By Darren Casserly
We all know that sport is no where near a top priority during this crisis, yet with all this free time to think, you really have to wonder how the sporting world, like the rest of the industries, will be able to cope with these unthinkable setbacks.
UEFA has given all the European leagues until the 30th of June to complete their seasons, which will give clubs and leagues not just logistical headaches, but financial ones too, with games coming thick and fast once the seasons resume. The loss of gate receipts and TV revenue will be a hard one to take for the Premier League and the Football League, while the Airtricity League at home will take a huge hit financially. Many League of Ireland clubs have already stopped paying their players and staff and have received €25,000 from former League of Ireland players, yet, even when the league starts up again, it will be a question of how many will feel safe enough to come to the games, and unlike the Premier League, gate receipts could mean the difference between the club going broke or not. This season looks to be a make or break for the future of the league and could potentially spell disaster if it does not follow the already tight deadline the FAI has set out for them, with the completion of the league now being in December, which, from a weather point of view, is already risky.

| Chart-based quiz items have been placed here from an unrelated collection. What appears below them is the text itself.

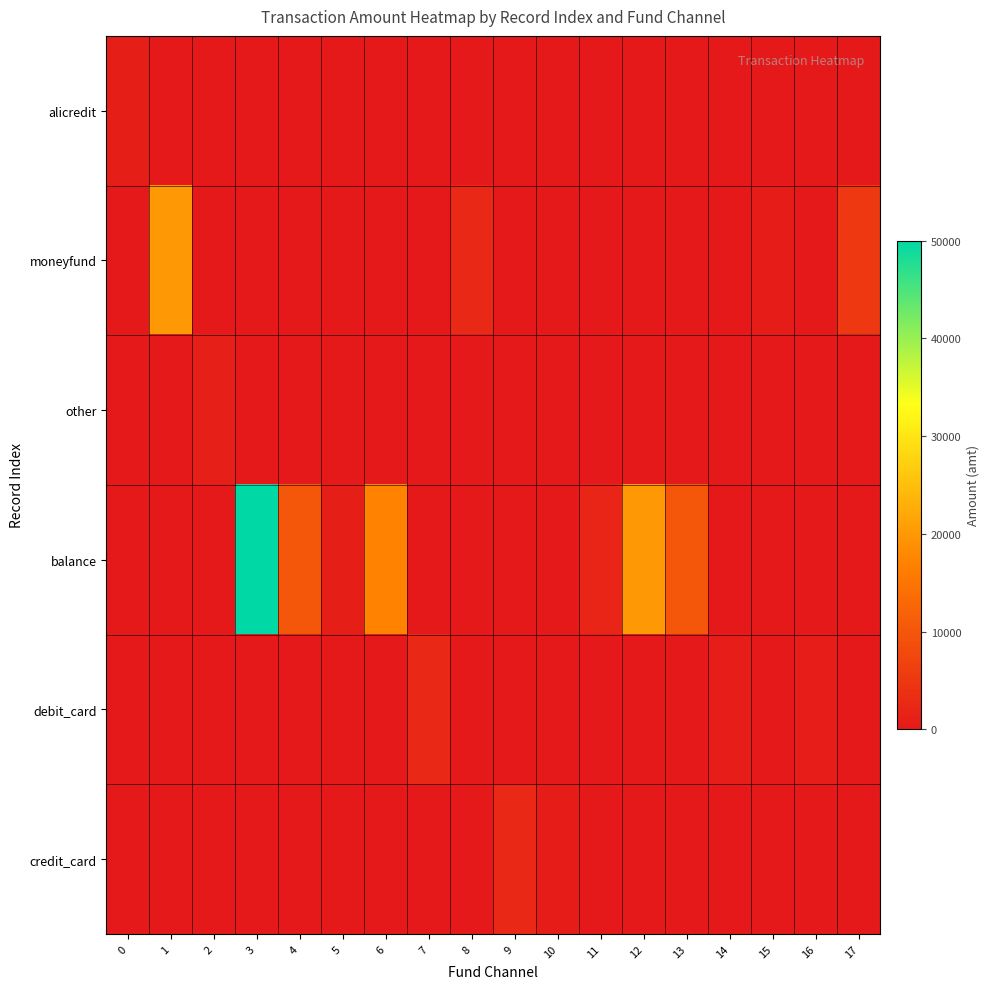

What is the total value across all series at 12?

20000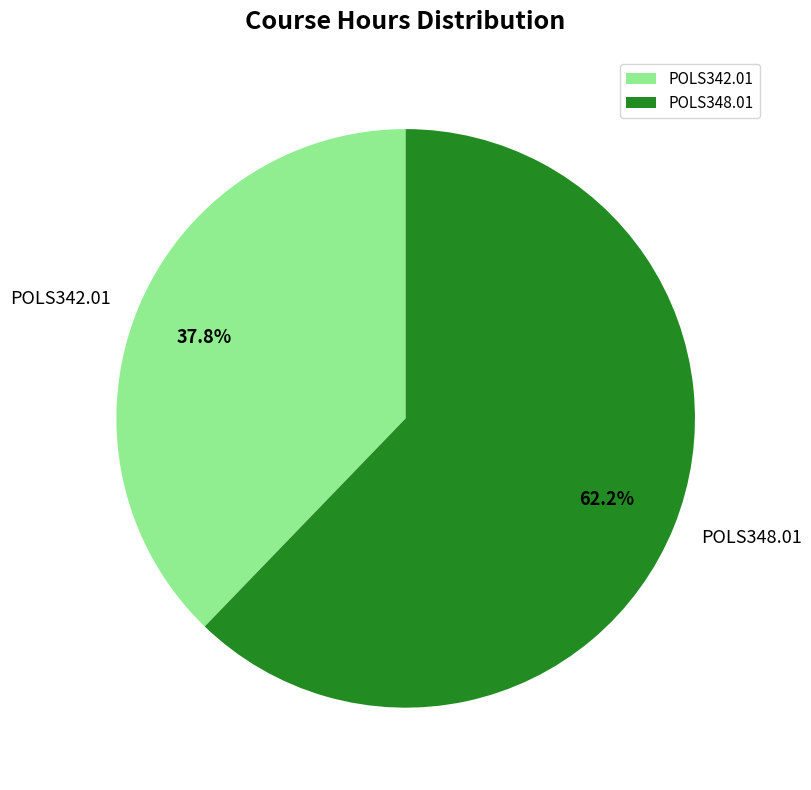

Does any single category account for the majority?

Yes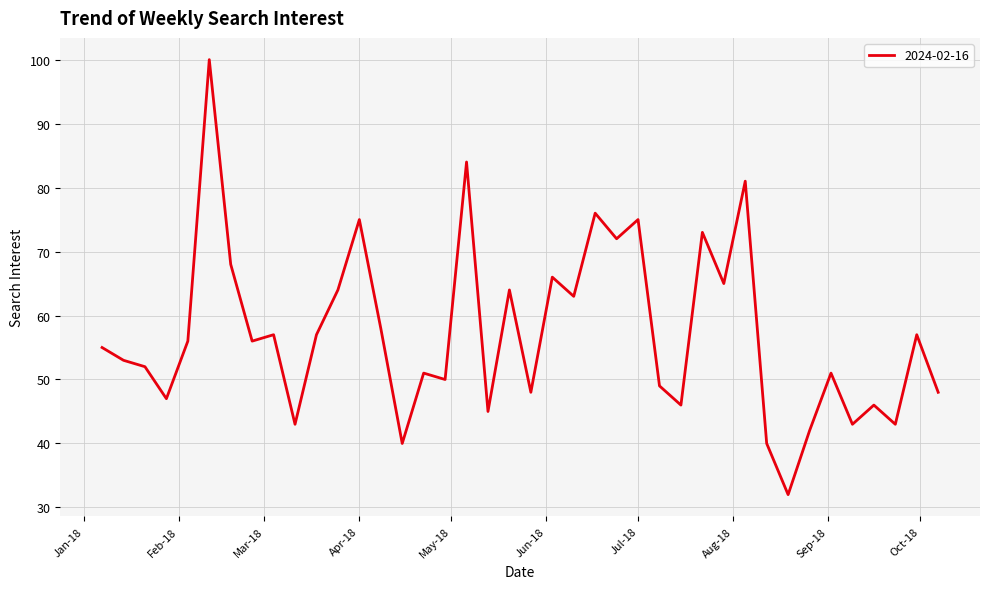

What is the difference between the maximum and minimum values?

68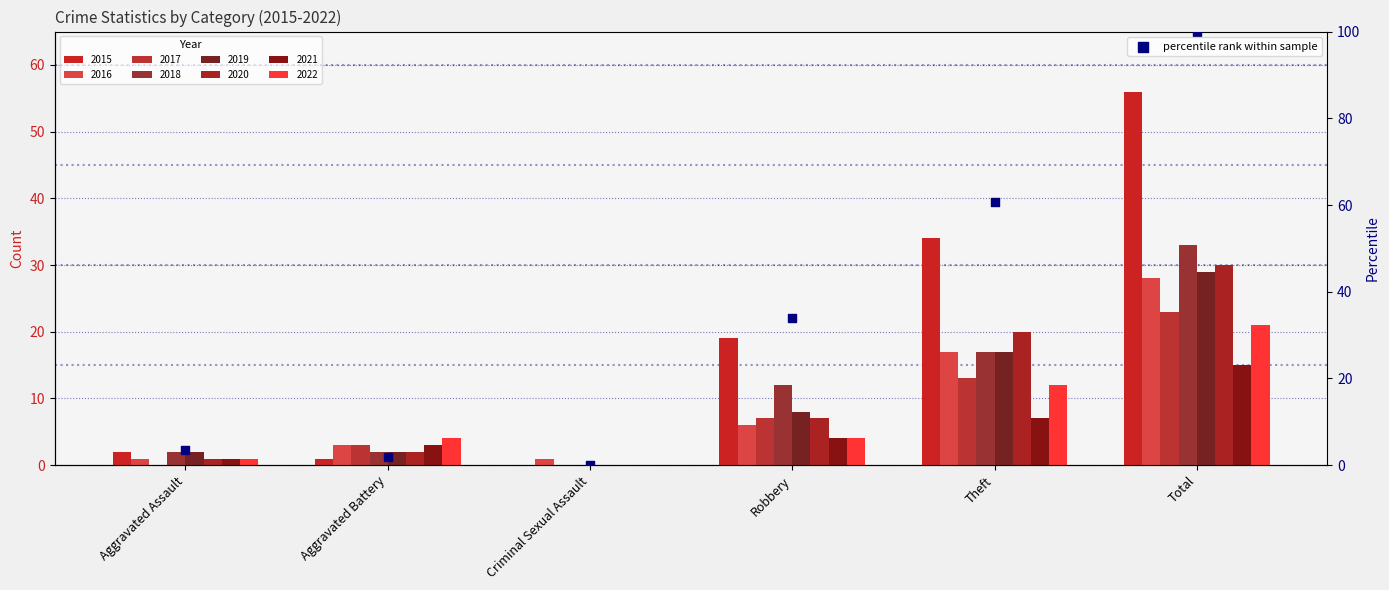

Between Aggravated Battery and Robbery, which is larger?

Robbery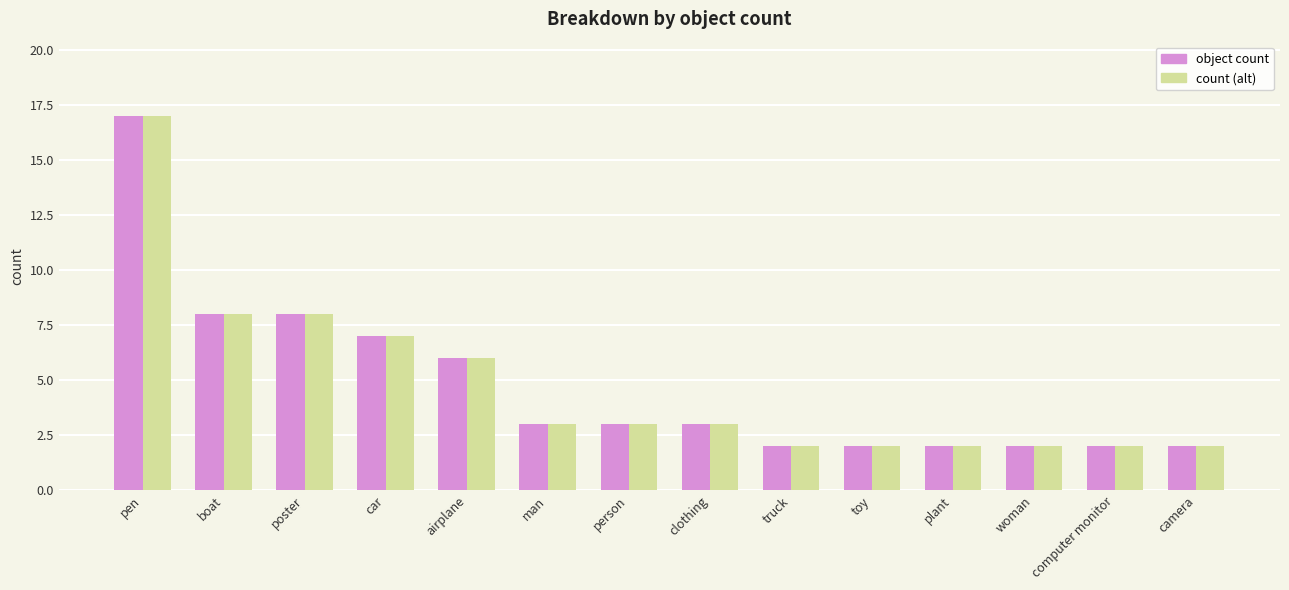

At which category is the sum across all series the highest?

pen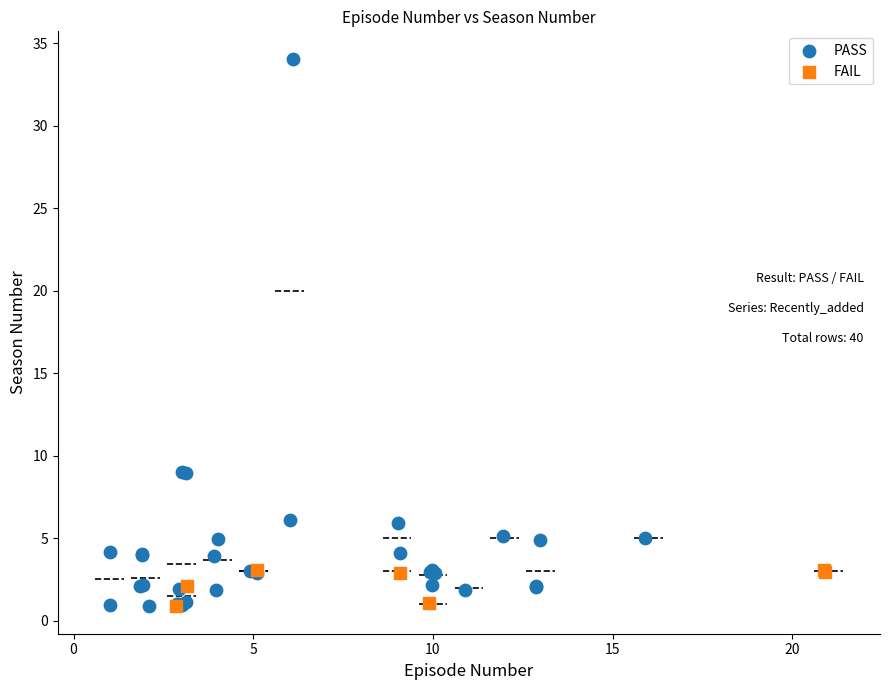

Which series has the widest spread of Y values?

PASS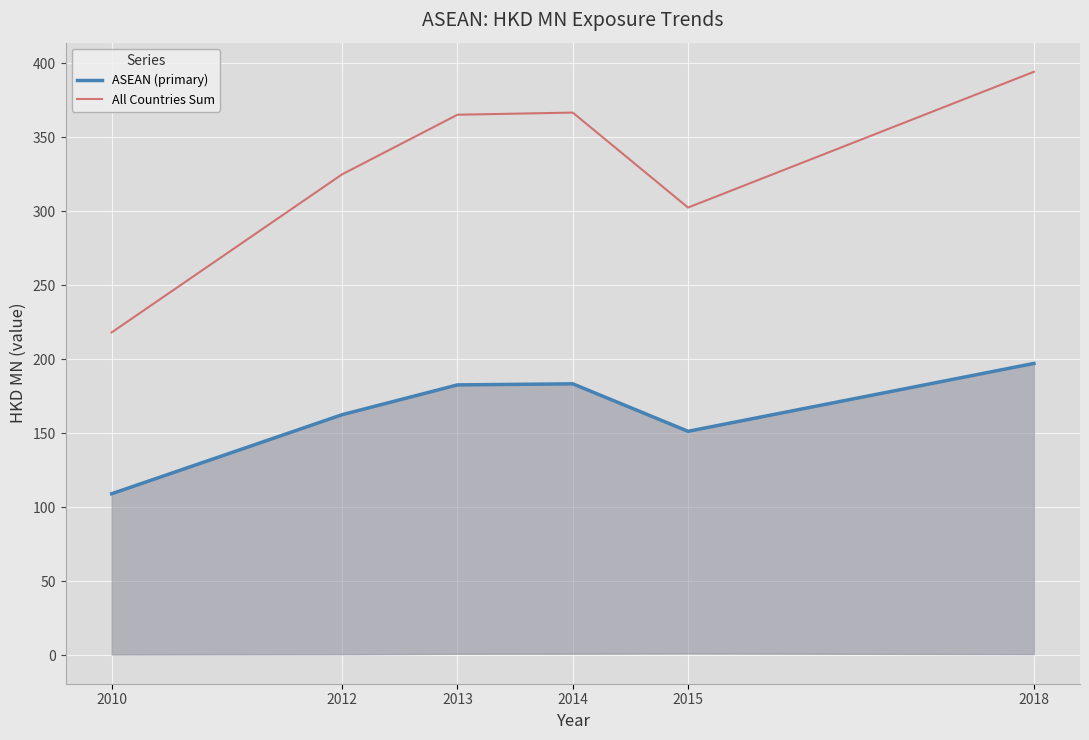

How many series are shown in this chart?

2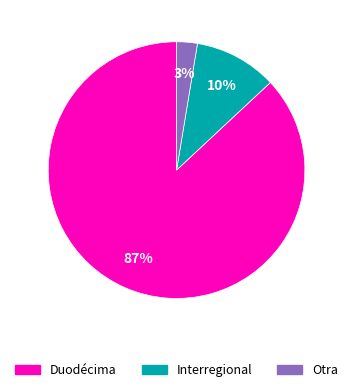

To the nearest percent, what is the difference between the largest and smallest slice percentages?

84%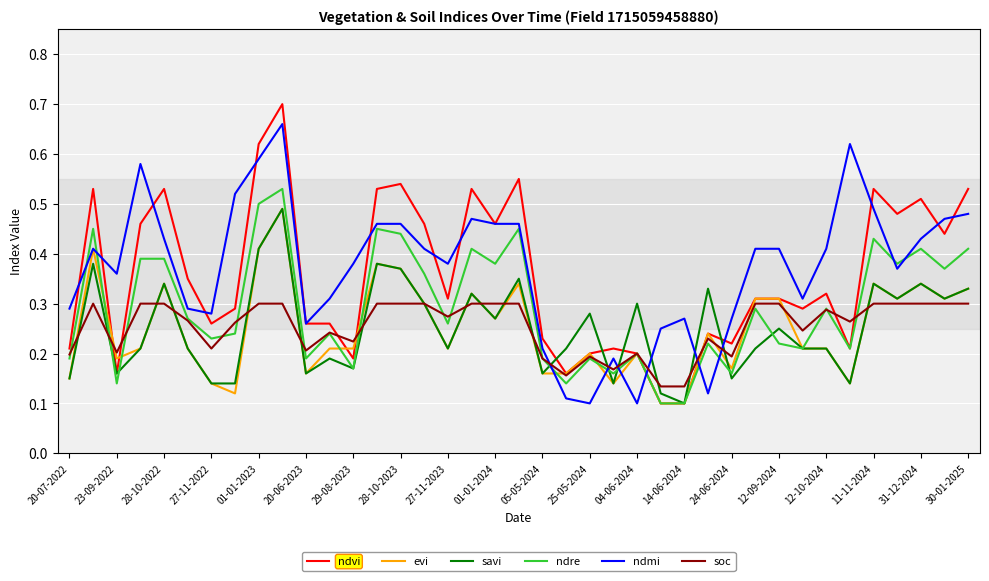

What are all the series names shown in the legend?

ndvi, evi, savi, ndre, ndmi, soc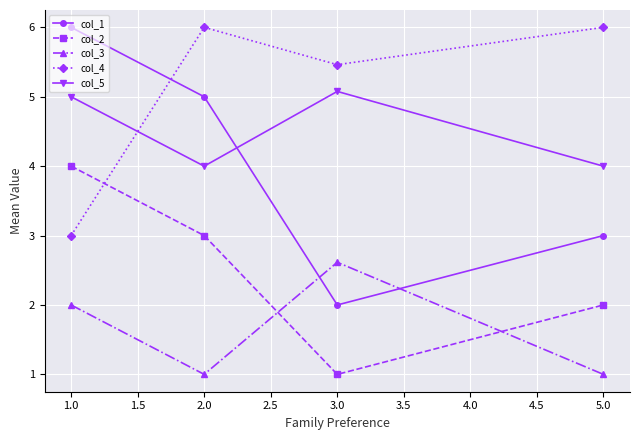

Which series has the largest total across all categories?

col_4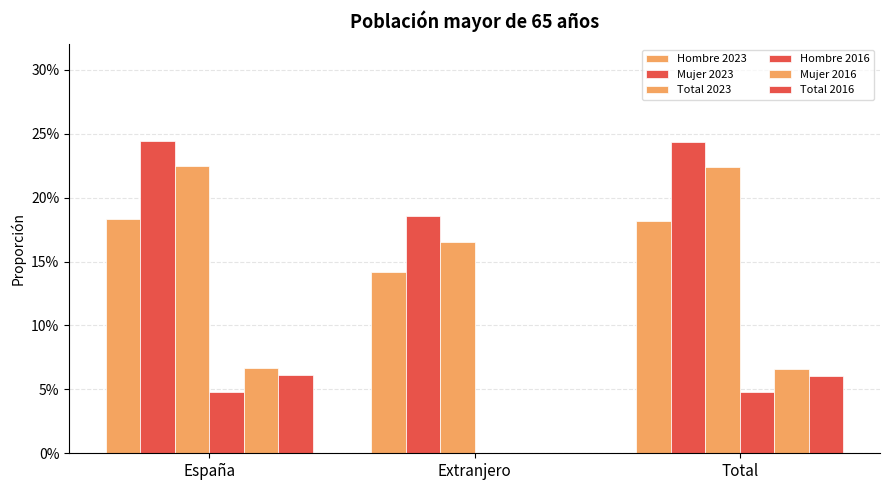

What position from the left is Extranjero?

2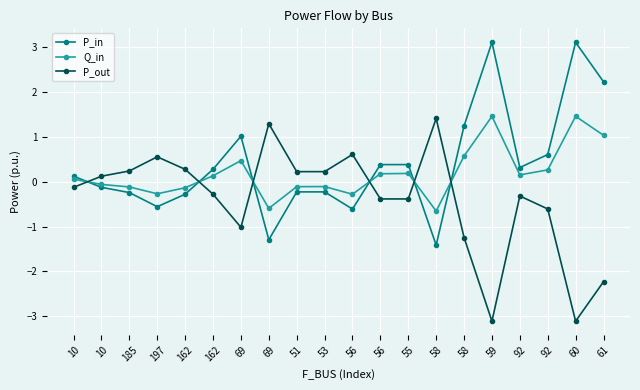

True or false: Q_in has a value of -0.2 at 162.

False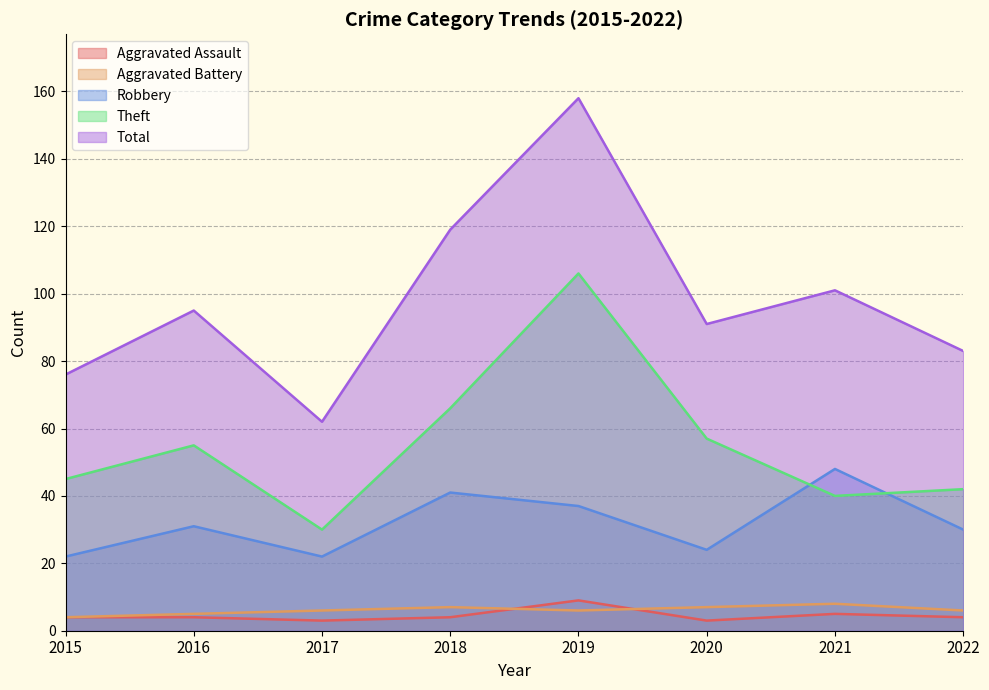

At which label does Robbery first exceed 31?

2018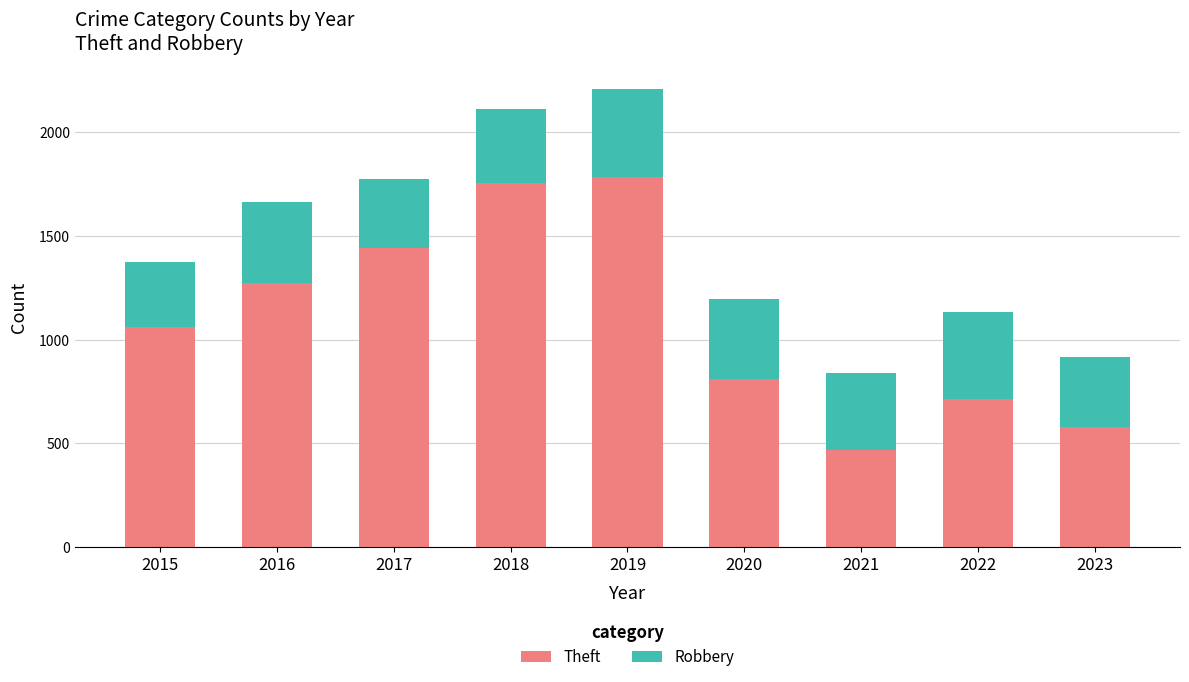

What is the average value of the Theft series?

1098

On the GAA sides of things, this is one of their best proponents for staying as an amateur sport, as, from a monetary standpoint, the GAA is risk free in comparison to soccer. However, from a fixture point of view, this is a disaster, as the GAA runs a pretty tight schedule even in the best of times, with some level of GAA taking place all year round and a serious amount of either fixture reshuffling or cancellation is needed for not just this year’s championship, but this will have a knock on effect into next year. This could also be a great opportunity for the GAA to try and fix a broken fixture system, especially from a football point of view and make the year more manageable for even the busiest of players.
Around the world, there is confusion over how different sports will deal with this, so much so that the Olympics may have to be postponed as Euro 2020 already has been, which destroys many athletes’ preparations for the Games, which many have been planning for the last four years.
However, no matter how you think the sporting world will survive, this is clearly nowhere near the most important thing in the world now and while it may take months if not years for sports to recover from this, it will recover and we can finally watch live sport again, which is what millions like me have been waiting for.